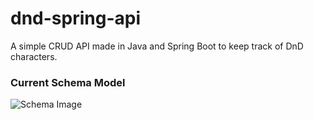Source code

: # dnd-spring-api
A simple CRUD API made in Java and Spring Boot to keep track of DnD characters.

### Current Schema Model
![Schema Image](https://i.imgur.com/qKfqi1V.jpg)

+===+

# [What you are asked to do]
Please determine how many lines of the records above contain "Schema", and state that number only.

# [Solution to this problem]
2